* [Try it]: The response should be the records below, repeated exactly, with each picture left out.

[Stored items]
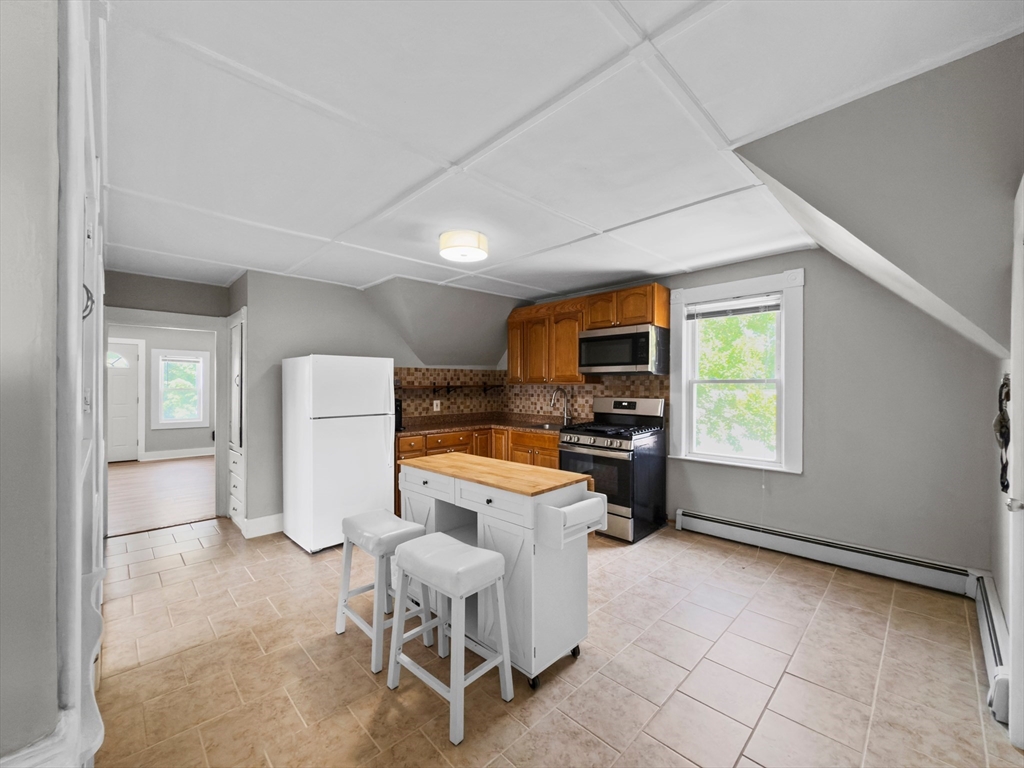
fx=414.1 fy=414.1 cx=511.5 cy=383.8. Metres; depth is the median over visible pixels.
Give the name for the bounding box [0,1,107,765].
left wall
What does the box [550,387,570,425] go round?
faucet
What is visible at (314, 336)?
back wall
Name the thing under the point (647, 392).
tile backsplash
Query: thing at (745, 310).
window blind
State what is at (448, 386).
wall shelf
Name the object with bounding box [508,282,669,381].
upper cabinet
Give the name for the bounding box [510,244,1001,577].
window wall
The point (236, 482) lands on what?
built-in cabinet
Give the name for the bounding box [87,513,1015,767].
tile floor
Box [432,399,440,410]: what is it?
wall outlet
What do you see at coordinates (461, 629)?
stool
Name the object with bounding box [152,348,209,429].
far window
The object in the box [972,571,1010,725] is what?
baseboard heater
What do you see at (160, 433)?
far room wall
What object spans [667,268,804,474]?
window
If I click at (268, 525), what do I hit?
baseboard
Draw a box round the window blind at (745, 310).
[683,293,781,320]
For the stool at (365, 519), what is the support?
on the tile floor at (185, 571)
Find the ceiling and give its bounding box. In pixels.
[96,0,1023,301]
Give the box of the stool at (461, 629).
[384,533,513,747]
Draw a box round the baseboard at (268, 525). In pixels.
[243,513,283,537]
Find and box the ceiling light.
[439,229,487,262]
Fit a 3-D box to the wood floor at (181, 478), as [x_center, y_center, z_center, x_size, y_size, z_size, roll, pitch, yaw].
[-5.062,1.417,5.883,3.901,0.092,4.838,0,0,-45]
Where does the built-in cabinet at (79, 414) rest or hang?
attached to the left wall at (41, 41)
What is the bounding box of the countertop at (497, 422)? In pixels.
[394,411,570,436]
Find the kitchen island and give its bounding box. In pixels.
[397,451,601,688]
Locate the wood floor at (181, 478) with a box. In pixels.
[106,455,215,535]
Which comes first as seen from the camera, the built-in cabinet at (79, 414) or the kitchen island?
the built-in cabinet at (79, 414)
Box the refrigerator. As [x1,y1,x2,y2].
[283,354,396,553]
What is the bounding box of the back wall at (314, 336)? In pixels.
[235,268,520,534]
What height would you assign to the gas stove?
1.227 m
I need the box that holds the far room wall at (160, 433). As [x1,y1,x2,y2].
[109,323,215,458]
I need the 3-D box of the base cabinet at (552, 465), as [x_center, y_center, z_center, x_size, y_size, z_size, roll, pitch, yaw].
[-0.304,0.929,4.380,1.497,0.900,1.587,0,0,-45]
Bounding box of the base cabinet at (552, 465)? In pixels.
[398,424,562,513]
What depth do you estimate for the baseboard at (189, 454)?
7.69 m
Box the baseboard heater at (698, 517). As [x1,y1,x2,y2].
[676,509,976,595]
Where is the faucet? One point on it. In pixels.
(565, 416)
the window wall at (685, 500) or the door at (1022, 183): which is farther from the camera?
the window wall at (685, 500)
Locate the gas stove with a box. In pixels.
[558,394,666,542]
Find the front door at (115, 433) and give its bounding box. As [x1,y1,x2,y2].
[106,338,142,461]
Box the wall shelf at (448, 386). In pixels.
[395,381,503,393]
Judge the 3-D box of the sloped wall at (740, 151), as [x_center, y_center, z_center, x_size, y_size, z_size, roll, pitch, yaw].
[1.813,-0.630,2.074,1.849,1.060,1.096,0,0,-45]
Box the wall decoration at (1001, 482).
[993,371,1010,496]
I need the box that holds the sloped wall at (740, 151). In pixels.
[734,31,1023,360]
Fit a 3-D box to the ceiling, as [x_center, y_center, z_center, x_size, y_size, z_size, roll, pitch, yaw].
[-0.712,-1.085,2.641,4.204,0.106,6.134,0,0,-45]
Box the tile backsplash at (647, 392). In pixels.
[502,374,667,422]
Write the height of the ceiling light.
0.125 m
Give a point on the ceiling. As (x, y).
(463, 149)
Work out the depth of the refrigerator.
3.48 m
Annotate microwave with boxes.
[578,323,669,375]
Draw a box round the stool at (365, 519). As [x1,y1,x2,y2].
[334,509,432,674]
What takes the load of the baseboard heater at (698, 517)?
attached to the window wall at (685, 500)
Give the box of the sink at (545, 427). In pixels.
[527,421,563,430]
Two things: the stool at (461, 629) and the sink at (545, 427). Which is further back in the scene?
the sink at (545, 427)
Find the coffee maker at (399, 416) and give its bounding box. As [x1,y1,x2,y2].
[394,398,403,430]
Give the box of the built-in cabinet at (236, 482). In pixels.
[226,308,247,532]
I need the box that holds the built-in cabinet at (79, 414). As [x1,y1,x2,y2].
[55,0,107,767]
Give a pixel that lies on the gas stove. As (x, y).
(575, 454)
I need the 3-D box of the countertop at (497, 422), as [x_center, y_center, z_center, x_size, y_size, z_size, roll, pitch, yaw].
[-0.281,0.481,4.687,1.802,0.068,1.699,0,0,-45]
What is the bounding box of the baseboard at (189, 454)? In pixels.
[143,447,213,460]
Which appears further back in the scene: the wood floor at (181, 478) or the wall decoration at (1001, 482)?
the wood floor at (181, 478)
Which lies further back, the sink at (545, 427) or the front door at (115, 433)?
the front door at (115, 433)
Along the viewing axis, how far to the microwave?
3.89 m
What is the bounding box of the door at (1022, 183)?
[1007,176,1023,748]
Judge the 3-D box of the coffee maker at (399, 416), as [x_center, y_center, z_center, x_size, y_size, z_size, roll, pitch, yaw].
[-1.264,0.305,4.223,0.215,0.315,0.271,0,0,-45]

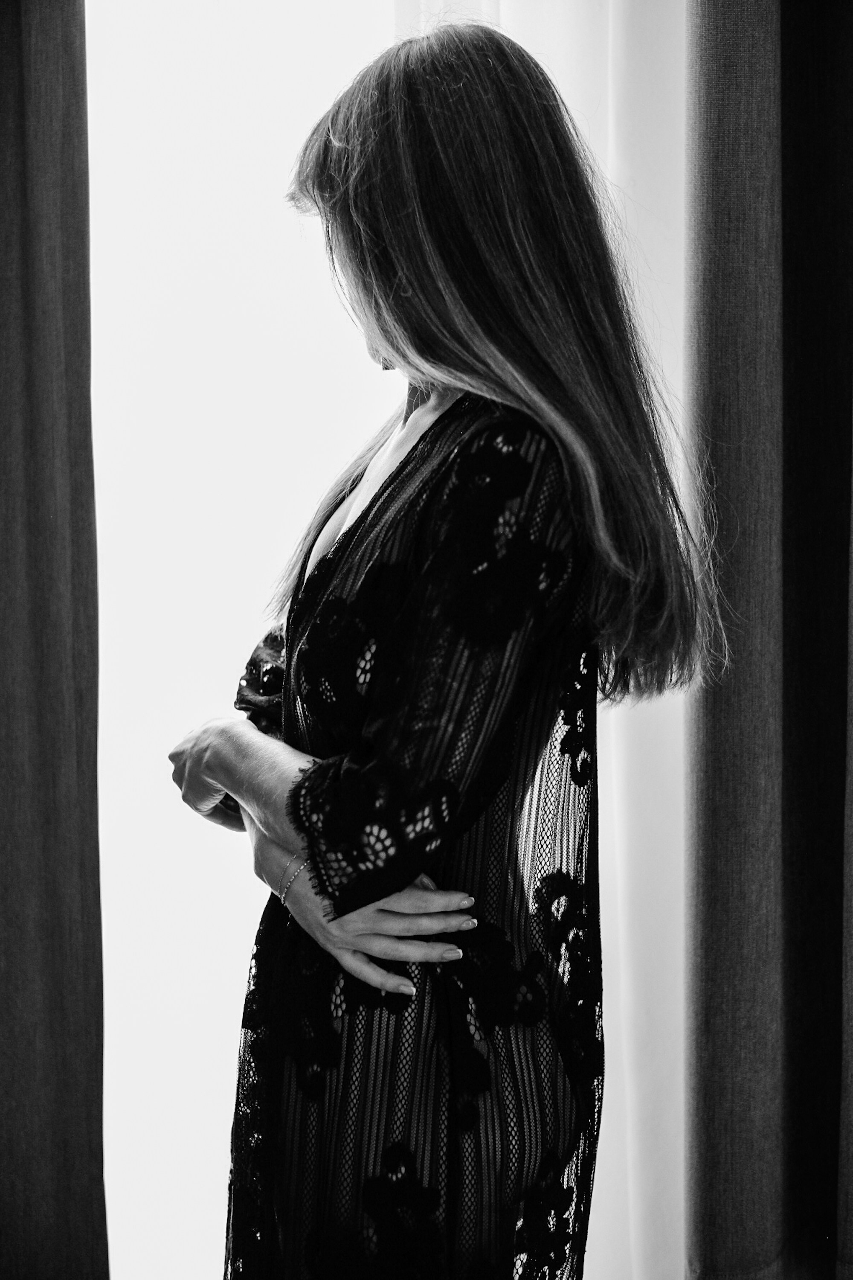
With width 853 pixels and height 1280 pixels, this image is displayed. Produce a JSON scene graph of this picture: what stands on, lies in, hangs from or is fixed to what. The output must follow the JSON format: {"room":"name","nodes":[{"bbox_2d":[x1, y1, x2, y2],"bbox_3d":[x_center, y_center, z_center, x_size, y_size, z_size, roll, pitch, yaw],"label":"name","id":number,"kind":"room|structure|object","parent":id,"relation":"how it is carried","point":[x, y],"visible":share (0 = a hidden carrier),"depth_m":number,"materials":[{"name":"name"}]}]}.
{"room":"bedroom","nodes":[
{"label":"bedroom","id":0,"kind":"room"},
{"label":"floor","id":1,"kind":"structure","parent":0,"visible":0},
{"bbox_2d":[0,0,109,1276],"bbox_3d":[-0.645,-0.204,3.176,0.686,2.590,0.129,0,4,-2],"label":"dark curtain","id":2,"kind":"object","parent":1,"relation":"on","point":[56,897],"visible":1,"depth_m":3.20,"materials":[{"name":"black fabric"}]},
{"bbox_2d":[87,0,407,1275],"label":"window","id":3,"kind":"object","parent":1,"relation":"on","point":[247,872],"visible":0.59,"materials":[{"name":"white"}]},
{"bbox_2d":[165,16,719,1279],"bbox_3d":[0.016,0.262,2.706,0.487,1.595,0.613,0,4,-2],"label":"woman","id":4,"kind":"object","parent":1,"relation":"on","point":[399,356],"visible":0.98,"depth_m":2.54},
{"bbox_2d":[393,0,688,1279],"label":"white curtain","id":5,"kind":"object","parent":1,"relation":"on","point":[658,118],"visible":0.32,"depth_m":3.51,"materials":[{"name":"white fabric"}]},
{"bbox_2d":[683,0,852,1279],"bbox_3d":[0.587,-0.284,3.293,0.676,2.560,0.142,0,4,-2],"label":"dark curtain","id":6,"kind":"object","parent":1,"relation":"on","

* [Response]:
fx=414.1 fy=414.1 cx=511.5 cy=383.8. Metres; depth is the median over visible pixels.
Give the name for the bounding box [0,1,107,765].
left wall
What does the box [550,387,570,425] go round?
faucet
What is visible at (314, 336)?
back wall
Name the thing under the point (647, 392).
tile backsplash
Query: thing at (745, 310).
window blind
State what is at (448, 386).
wall shelf
Name the object with bounding box [508,282,669,381].
upper cabinet
Give the name for the bounding box [510,244,1001,577].
window wall
The point (236, 482) lands on what?
built-in cabinet
Give the name for the bounding box [87,513,1015,767].
tile floor
Box [432,399,440,410]: what is it?
wall outlet
What do you see at coordinates (461, 629)?
stool
Name the object with bounding box [152,348,209,429].
far window
The object in the box [972,571,1010,725] is what?
baseboard heater
What do you see at (160, 433)?
far room wall
What object spans [667,268,804,474]?
window
If I click at (268, 525), what do I hit?
baseboard
Draw a box round the window blind at (745, 310).
[683,293,781,320]
For the stool at (365, 519), what is the support?
on the tile floor at (185, 571)
Find the ceiling and give its bounding box. In pixels.
[96,0,1023,301]
Give the box of the stool at (461, 629).
[384,533,513,747]
Draw a box round the baseboard at (268, 525). In pixels.
[243,513,283,537]
Find and box the ceiling light.
[439,229,487,262]
Fit a 3-D box to the wood floor at (181, 478), as [x_center, y_center, z_center, x_size, y_size, z_size, roll, pitch, yaw].
[-5.062,1.417,5.883,3.901,0.092,4.838,0,0,-45]
Where does the built-in cabinet at (79, 414) rest or hang?
attached to the left wall at (41, 41)
What is the bounding box of the countertop at (497, 422)? In pixels.
[394,411,570,436]
Find the kitchen island and give its bounding box. In pixels.
[397,451,601,688]
Locate the wood floor at (181, 478) with a box. In pixels.
[106,455,215,535]
Which comes first as seen from the camera, the built-in cabinet at (79, 414) or the kitchen island?
the built-in cabinet at (79, 414)
Box the refrigerator. As [x1,y1,x2,y2].
[283,354,396,553]
What is the bounding box of the back wall at (314, 336)? In pixels.
[235,268,520,534]
What height would you assign to the gas stove?
1.227 m
I need the box that holds the far room wall at (160, 433). As [x1,y1,x2,y2].
[109,323,215,458]
I need the 3-D box of the base cabinet at (552, 465), as [x_center, y_center, z_center, x_size, y_size, z_size, roll, pitch, yaw].
[-0.304,0.929,4.380,1.497,0.900,1.587,0,0,-45]
Bounding box of the base cabinet at (552, 465)? In pixels.
[398,424,562,513]
What depth do you estimate for the baseboard at (189, 454)?
7.69 m
Box the baseboard heater at (698, 517). As [x1,y1,x2,y2].
[676,509,976,595]
Where is the faucet? One point on it. In pixels.
(565, 416)
the window wall at (685, 500) or the door at (1022, 183): which is farther from the camera?
the window wall at (685, 500)
Locate the gas stove with a box. In pixels.
[558,394,666,542]
Find the front door at (115, 433) and give its bounding box. As [x1,y1,x2,y2].
[106,338,142,461]
Box the wall shelf at (448, 386). In pixels.
[395,381,503,393]
Judge the 3-D box of the sloped wall at (740, 151), as [x_center, y_center, z_center, x_size, y_size, z_size, roll, pitch, yaw].
[1.813,-0.630,2.074,1.849,1.060,1.096,0,0,-45]
Box the wall decoration at (1001, 482).
[993,371,1010,496]
I need the box that holds the sloped wall at (740, 151). In pixels.
[734,31,1023,360]
Fit a 3-D box to the ceiling, as [x_center, y_center, z_center, x_size, y_size, z_size, roll, pitch, yaw].
[-0.712,-1.085,2.641,4.204,0.106,6.134,0,0,-45]
Box the tile backsplash at (647, 392). In pixels.
[502,374,667,422]
Write the height of the ceiling light.
0.125 m
Give a point on the ceiling. As (x, y).
(463, 149)
Work out the depth of the refrigerator.
3.48 m
Annotate microwave with boxes.
[578,323,669,375]
Draw a box round the stool at (365, 519). As [x1,y1,x2,y2].
[334,509,432,674]
What takes the load of the baseboard heater at (698, 517)?
attached to the window wall at (685, 500)
Give the box of the sink at (545, 427). In pixels.
[527,421,563,430]
Two things: the stool at (461, 629) and the sink at (545, 427). Which is further back in the scene?
the sink at (545, 427)
Find the coffee maker at (399, 416) and give its bounding box. As [x1,y1,x2,y2].
[394,398,403,430]
Give the box of the built-in cabinet at (236, 482). In pixels.
[226,308,247,532]
I need the box that holds the built-in cabinet at (79, 414). As [x1,y1,x2,y2].
[55,0,107,767]
Give a pixel that lies on the gas stove. As (x, y).
(575, 454)
I need the 3-D box of the countertop at (497, 422), as [x_center, y_center, z_center, x_size, y_size, z_size, roll, pitch, yaw].
[-0.281,0.481,4.687,1.802,0.068,1.699,0,0,-45]
What is the bounding box of the baseboard at (189, 454)? In pixels.
[143,447,213,460]
Which appears further back in the scene: the wood floor at (181, 478) or the wall decoration at (1001, 482)?
the wood floor at (181, 478)
Which lies further back, the sink at (545, 427) or the front door at (115, 433)?
the front door at (115, 433)
Along the viewing axis, how far to the microwave?
3.89 m
What is the bounding box of the door at (1022, 183)?
[1007,176,1023,748]
Judge the 3-D box of the coffee maker at (399, 416), as [x_center, y_center, z_center, x_size, y_size, z_size, roll, pitch, yaw].
[-1.264,0.305,4.223,0.215,0.315,0.271,0,0,-45]

With width 853 pixels and height 1280 pixels, this image is displayed. Produce a JSON scene graph of this picture: what stands on, lies in, hangs from or is fixed to what. The output must follow the JSON format: {"room":"name","nodes":[{"bbox_2d":[x1, y1, x2, y2],"bbox_3d":[x_center, y_center, z_center, x_size, y_size, z_size, roll, pitch, yaw],"label":"name","id":number,"kind":"room|structure|object","parent":id,"relation":"how it is carried","point":[x, y],"visible":share (0 = a hidden carrier),"depth_m":number,"materials":[{"name":"name"}]}]}.
{"room":"bedroom","nodes":[
{"label":"bedroom","id":0,"kind":"room"},
{"label":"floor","id":1,"kind":"structure","parent":0,"visible":0},
{"bbox_2d":[0,0,109,1276],"bbox_3d":[-0.645,-0.204,3.176,0.686,2.590,0.129,0,4,-2],"label":"dark curtain","id":2,"kind":"object","parent":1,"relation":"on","point":[56,897],"visible":1,"depth_m":3.20,"materials":[{"name":"black fabric"}]},
{"bbox_2d":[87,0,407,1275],"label":"window","id":3,"kind":"object","parent":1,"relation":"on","point":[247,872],"visible":0.59,"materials":[{"name":"white"}]},
{"bbox_2d":[165,16,719,1279],"bbox_3d":[0.016,0.262,2.706,0.487,1.595,0.613,0,4,-2],"label":"woman","id":4,"kind":"object","parent":1,"relation":"on","point":[399,356],"visible":0.98,"depth_m":2.54},
{"bbox_2d":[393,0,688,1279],"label":"white curtain","id":5,"kind":"object","parent":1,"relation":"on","point":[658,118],"visible":0.32,"depth_m":3.51,"materials":[{"name":"white fabric"}]},
{"bbox_2d":[683,0,852,1279],"bbox_3d":[0.587,-0.284,3.293,0.676,2.560,0.142,0,4,-2],"label":"dark curtain","id":6,"kind":"object","parent":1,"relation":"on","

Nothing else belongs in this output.